Society
Expanding subways ease crowded roads
Updated: 2011-04-10 07:30
By David Cohen (China Daily)
"Don't put your expectations too high, no way the problem can be solved in a few years," he says. "People will suffer, even as we fix the problem, and have to change their lifestyle, for sure."
First on the list is reversing the trend toward driving to work.
Doing so, Zhou says, is more than just an engineering problem. In order to create new bike lanes or routes for bus rapid transit, a system that gives long-distance buses their own lanes in order to speed their travel though heavy traffic, planners will have to take room away from cars.
"Surface transportation is often political," he says. "Politically, decision-makers don't want to allocate surface to public use over private."
In the past year, the city of Beijing has begun trying to get cars off the roads, putting strict rules on car ownership and licensing.
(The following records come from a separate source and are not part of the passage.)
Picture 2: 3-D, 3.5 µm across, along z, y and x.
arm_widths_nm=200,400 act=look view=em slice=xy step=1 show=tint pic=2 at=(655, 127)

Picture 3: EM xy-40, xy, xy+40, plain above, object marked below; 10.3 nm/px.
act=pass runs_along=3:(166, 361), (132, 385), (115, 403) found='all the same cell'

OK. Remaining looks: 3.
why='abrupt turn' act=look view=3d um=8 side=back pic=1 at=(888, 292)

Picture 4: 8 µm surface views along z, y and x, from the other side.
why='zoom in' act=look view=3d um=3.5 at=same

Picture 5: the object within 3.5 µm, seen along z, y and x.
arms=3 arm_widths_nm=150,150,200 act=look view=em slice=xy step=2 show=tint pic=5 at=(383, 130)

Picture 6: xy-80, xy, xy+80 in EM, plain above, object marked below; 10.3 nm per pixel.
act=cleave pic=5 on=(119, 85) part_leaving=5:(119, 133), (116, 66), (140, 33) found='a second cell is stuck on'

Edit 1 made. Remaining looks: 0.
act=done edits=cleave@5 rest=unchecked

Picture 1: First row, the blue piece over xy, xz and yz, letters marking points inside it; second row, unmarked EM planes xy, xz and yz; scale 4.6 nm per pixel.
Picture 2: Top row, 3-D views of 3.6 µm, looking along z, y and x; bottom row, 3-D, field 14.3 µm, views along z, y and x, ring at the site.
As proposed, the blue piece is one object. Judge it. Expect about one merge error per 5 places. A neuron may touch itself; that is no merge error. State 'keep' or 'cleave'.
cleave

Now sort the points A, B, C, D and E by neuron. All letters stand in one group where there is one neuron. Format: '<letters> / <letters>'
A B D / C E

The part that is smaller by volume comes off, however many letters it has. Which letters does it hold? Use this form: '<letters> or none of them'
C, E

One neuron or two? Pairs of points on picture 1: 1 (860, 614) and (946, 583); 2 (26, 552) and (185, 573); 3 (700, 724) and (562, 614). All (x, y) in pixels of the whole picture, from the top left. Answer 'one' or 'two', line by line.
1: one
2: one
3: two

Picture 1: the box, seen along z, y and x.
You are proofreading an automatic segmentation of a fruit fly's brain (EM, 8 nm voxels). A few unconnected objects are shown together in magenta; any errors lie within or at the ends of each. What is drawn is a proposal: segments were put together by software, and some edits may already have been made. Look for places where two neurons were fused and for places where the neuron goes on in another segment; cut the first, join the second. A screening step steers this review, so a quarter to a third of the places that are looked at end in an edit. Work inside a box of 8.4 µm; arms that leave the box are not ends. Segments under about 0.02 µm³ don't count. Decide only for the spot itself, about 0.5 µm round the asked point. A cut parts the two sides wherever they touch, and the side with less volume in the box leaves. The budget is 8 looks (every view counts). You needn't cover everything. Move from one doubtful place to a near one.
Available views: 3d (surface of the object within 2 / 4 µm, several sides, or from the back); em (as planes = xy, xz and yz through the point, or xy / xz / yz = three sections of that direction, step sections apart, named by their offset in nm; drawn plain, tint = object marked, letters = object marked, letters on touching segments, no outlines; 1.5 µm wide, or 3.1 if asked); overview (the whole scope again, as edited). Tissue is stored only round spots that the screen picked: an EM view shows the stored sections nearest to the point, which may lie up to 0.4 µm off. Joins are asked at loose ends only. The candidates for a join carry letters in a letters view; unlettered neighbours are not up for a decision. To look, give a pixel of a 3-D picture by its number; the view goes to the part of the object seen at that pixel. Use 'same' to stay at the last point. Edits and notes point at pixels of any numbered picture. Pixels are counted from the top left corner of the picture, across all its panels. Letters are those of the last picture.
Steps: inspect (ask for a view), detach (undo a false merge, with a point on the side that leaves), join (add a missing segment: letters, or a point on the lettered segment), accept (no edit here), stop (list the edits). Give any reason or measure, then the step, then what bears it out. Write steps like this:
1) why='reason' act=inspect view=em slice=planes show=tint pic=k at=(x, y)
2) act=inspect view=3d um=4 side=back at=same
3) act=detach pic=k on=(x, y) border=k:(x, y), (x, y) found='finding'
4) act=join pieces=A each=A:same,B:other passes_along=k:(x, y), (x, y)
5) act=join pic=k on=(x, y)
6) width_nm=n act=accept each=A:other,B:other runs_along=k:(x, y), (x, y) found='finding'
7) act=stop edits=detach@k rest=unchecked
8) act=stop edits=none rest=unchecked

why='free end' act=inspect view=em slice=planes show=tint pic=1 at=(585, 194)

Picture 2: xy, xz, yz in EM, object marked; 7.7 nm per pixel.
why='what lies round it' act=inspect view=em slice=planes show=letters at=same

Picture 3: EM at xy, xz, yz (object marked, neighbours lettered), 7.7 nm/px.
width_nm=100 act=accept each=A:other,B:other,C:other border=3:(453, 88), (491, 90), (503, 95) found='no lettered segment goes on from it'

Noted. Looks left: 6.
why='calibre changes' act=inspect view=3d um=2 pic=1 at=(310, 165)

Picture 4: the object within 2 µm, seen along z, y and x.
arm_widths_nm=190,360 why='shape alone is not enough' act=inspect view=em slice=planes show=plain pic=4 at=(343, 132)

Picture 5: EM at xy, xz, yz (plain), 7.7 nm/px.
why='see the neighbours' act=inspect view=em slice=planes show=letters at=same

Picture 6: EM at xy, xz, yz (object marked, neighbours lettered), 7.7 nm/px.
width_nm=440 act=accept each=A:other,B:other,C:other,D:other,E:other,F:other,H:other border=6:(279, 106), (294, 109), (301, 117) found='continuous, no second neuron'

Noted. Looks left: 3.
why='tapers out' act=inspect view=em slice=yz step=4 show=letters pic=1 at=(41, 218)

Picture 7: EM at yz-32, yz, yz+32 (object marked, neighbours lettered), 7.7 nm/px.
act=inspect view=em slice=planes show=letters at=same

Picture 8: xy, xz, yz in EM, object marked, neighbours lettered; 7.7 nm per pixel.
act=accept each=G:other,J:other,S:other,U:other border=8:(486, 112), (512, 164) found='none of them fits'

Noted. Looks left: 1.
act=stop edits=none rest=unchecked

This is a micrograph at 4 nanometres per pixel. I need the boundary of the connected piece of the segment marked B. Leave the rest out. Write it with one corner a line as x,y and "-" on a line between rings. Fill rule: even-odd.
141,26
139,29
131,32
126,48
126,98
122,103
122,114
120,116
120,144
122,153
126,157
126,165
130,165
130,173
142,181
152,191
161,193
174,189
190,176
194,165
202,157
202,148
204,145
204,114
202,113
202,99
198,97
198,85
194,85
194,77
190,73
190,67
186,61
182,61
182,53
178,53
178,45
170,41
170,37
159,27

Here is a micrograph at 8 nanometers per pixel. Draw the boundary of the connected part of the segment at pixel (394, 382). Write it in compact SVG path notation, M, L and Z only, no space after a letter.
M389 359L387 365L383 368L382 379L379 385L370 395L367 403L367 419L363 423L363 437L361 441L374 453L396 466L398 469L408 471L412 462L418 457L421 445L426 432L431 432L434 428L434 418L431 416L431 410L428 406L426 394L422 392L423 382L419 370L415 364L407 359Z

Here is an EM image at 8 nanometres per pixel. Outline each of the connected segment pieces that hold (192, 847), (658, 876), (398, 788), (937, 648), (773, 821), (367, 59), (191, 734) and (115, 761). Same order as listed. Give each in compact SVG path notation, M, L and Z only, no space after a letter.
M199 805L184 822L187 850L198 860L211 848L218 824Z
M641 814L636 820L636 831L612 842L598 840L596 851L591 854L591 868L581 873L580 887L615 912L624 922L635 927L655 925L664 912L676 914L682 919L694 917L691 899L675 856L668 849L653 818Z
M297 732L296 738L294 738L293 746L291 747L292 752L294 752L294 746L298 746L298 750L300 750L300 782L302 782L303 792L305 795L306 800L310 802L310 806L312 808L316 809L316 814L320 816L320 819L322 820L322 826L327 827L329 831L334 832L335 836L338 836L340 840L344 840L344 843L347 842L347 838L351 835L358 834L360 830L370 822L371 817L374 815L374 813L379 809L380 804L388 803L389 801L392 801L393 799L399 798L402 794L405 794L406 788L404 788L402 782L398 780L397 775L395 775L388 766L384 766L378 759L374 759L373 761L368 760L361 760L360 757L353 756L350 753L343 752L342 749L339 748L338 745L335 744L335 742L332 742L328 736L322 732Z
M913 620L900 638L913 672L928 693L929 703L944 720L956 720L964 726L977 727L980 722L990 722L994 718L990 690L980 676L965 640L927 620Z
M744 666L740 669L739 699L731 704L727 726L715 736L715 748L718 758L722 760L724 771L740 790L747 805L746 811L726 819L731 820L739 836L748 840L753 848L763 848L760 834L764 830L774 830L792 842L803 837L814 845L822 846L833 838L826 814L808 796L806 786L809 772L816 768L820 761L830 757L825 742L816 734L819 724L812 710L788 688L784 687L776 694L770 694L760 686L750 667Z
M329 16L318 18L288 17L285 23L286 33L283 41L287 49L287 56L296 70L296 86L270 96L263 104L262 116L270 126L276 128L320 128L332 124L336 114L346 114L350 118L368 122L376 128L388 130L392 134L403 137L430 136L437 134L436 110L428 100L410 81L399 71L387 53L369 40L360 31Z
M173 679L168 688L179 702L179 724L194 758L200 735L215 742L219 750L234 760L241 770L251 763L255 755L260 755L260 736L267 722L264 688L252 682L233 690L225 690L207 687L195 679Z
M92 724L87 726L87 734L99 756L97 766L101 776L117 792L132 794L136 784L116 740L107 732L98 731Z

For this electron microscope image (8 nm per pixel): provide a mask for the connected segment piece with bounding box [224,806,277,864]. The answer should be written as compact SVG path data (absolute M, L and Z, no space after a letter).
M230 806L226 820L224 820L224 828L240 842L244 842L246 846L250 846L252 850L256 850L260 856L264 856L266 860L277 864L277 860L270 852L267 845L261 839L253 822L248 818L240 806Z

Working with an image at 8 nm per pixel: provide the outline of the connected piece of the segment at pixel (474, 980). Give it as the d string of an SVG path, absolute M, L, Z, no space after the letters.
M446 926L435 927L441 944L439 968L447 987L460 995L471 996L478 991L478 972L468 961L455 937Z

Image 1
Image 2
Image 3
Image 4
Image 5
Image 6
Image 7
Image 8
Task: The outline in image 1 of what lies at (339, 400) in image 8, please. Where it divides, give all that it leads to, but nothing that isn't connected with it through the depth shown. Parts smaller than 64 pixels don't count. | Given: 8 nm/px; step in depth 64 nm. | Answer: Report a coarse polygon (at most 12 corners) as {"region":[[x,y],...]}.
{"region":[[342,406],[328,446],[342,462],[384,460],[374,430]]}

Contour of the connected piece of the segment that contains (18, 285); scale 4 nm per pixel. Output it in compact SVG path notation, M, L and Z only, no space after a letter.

Residents without Beijing hukou or household registration are no longer allowed to drive their cars within the city limits.
Bus Rapid Transit (BRT) systems and programs to encourage bicycling have also been gaining traction in dozens of Chinese cities, says Karl Fjellstrom, a vice-director at the Institute for Transportation and Development Policy (ITDP), a multinational NGO that advises the city of Guangzhou on transportation issues.
Guangzhou's network of BRT lines and bicycle-sharing programs is serving as a model for Chinese cities struggling with traffic.
The key, experts said, was integration. The BRT lines carry 800,000 people a day. The city's bicycle-sharing system, Fjellstrom says, extends the reach of public transportation, allowing people who live farther from stations to get on board buses and trains quickly, and new tree-lined bicycle lanes help to make bicycles safe and appealing. Residents can take a bicycle with the swipe of a transport card and ride it free for an hour, returning it to another station.
The convenience of shared bicycles can draw commuters away from their cars.
According to a survey conducted by the ITDP, 75 percent of users on the bike-sharing system didn't use bicycles before the system opened.
Both concepts are spreading quickly in China. The World Bank has issued grants to 19 Chinese cities to build BRT networks, and Fjellstrom says his organization is advising dozens of other cities on starting similar programs. Hangzhou has already built the world's largest system, with 500,000 bikes collectively used nearly 2 million times a day.
Beijing has established four BRT lines, and Li says that more will open once plans have been completed to link lines to subway transfer stations.
Eventually, the experts interviewed all agreed: It will be possible for Beijing to overcome congestion through a combination of new technology and changing habits, encouraging the use of bicycles and public transit and encouraging employers to move to suburban office parks to diffuse the crush of commuters entering the city center.
"The new subway system is going outside, and that's basically the direction for the city," Li says.